Алексей КУРГАНОВ. Серега Сумкин, настоящий профессионал

РАССКАЗ

Работа охранником – скучный хлеб. Скучный и невкусный. Не каждый от сторожения чужого добра получает не то чтобы удовольствие, но хотя бы удовлетворение. У нормальных людей такой «труд» не вызывает вообще никаких эмоций, скорее наоборот – полнейшее безразличие: отбарабанил свою смену – и задерись, и провались всё и вся на этом «ораняемом объекте»! Физически здоровые мужики от такого безделья, как правило, быстро скисают, а это – верный повод, чтобы начать выпивать. Сначала в свободное время, а потом и на службе. Особенно если этот самый объект находится в какой-нибудь тьмутаракани, ничего ценного для ворья не представляет, а начальство внезапными проверками особенно не напрягает.

Серёга Сумкин был именно таким типичным охранялой – безразличным к службе и не боящимся квасить прямо на вверенном посту. Начальство его периодически ловило, периодически вставляло и даже выгоняло, но через неделю-другую само же звонило и предлагало вернуться. Ничего удивительного в этом не было: платили в ЧОПе смехотворно мало, поэтому со штатами всегда была большая напряжёнка, к тому же Серёга, в отличие от других здешних «сикъюритев», умудрился в своё время обзавестись лицензией и прочими охраняльческими сертификатами, поэтому считался полноценным профессионалом. Профессионал, хоть и пьющий, звучит гордо. Начальство это понимало, ценило, для виду и поддержания субординации кривилось своими начальственными мордами и шло на уступки. Да и куда ему, начальству, было деваться? Потерять такого красавца? Да вы что, ребята! Совсем уже краёв не видите?

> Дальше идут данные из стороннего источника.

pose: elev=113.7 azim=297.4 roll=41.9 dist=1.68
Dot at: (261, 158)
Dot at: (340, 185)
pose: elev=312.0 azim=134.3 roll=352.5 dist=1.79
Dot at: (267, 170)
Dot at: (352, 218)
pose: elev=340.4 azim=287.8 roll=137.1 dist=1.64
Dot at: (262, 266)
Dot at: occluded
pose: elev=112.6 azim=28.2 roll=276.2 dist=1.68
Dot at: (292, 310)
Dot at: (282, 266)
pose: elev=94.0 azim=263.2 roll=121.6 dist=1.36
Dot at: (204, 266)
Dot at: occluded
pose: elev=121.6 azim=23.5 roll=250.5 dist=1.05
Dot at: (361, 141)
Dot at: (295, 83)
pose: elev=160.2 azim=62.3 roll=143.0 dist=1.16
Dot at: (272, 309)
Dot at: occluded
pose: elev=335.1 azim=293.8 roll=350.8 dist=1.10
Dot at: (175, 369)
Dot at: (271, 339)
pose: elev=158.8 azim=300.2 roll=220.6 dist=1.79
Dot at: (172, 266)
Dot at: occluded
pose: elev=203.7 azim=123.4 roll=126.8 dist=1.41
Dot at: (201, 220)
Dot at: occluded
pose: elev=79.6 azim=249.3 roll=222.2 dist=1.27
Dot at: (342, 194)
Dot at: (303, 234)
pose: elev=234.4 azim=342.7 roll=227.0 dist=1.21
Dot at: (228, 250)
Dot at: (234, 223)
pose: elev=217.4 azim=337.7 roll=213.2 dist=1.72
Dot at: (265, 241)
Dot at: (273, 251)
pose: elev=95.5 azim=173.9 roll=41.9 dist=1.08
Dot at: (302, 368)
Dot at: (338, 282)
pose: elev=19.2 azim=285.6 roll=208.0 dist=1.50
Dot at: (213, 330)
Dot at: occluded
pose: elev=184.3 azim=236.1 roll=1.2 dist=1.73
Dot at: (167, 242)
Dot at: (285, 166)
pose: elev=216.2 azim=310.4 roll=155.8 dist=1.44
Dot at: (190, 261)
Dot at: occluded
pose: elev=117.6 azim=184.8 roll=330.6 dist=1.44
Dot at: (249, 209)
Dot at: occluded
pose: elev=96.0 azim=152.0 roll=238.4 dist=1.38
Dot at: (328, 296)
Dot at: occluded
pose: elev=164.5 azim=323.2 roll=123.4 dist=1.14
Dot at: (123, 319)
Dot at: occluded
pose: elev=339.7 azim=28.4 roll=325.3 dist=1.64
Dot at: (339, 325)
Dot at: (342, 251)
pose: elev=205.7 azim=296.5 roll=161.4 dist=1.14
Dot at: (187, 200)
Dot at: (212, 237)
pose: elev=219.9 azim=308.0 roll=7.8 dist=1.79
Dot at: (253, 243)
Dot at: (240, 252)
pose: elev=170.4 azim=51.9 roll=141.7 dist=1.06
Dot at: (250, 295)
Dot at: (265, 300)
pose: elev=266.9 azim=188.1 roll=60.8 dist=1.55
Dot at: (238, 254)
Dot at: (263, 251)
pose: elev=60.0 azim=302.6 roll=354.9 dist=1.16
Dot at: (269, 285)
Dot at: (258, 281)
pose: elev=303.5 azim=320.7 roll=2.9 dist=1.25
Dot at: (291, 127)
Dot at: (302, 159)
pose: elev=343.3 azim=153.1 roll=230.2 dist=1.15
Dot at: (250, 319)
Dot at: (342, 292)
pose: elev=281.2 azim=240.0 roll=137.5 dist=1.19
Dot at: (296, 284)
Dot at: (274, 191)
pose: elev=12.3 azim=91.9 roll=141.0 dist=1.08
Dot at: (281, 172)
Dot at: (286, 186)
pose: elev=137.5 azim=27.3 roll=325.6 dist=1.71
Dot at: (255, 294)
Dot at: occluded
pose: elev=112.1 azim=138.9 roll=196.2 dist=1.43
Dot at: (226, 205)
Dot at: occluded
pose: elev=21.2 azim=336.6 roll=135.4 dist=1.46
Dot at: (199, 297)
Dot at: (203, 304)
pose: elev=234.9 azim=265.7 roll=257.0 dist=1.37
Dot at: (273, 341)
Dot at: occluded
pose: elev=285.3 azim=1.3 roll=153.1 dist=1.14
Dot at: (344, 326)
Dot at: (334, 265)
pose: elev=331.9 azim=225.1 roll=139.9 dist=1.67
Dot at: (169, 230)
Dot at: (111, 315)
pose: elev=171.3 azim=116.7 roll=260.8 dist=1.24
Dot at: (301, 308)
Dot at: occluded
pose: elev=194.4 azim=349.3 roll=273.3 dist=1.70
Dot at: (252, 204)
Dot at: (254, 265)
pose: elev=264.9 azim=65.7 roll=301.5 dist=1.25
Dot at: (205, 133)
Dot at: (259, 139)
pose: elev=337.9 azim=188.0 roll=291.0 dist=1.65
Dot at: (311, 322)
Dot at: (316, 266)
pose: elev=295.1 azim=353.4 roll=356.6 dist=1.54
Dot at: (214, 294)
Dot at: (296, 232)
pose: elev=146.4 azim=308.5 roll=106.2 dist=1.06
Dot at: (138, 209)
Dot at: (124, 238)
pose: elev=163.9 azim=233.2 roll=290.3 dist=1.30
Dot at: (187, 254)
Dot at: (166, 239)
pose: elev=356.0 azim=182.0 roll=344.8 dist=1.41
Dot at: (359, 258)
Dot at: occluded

После очередного залёта (мясокомбинат, склад готовой продукции. Не место – сказка! Серёга, Серёга! Какой же ты всё-таки чудак на букву «мэ»!) его в очередной раз из ЧОПа выперли, пообещали, что больше «хрен тебе, а не колбаска. И чтоб глаза наши на тебя не глядели и тебя, алкаша, в упор не видели!» – но через полторы недели в очередной раз позвонили и, как будто и не было никаких хренов и неглядящих глаз, сделали очередное заманчивое предложение: охранять некое здание, что находилось рядом с городской «Теплосетью». А чего там, спросил Серёга. Ничего, ответили ему. Голые стены с потолками, и никакой мясокомбинатской колбасы. Серёга хмыкнул, но уточнять не стал: стены – значит, стены. Нам, татарам, одна хрен. Где бы ни работать, лишь бы не работать. И лишь бы не было войны.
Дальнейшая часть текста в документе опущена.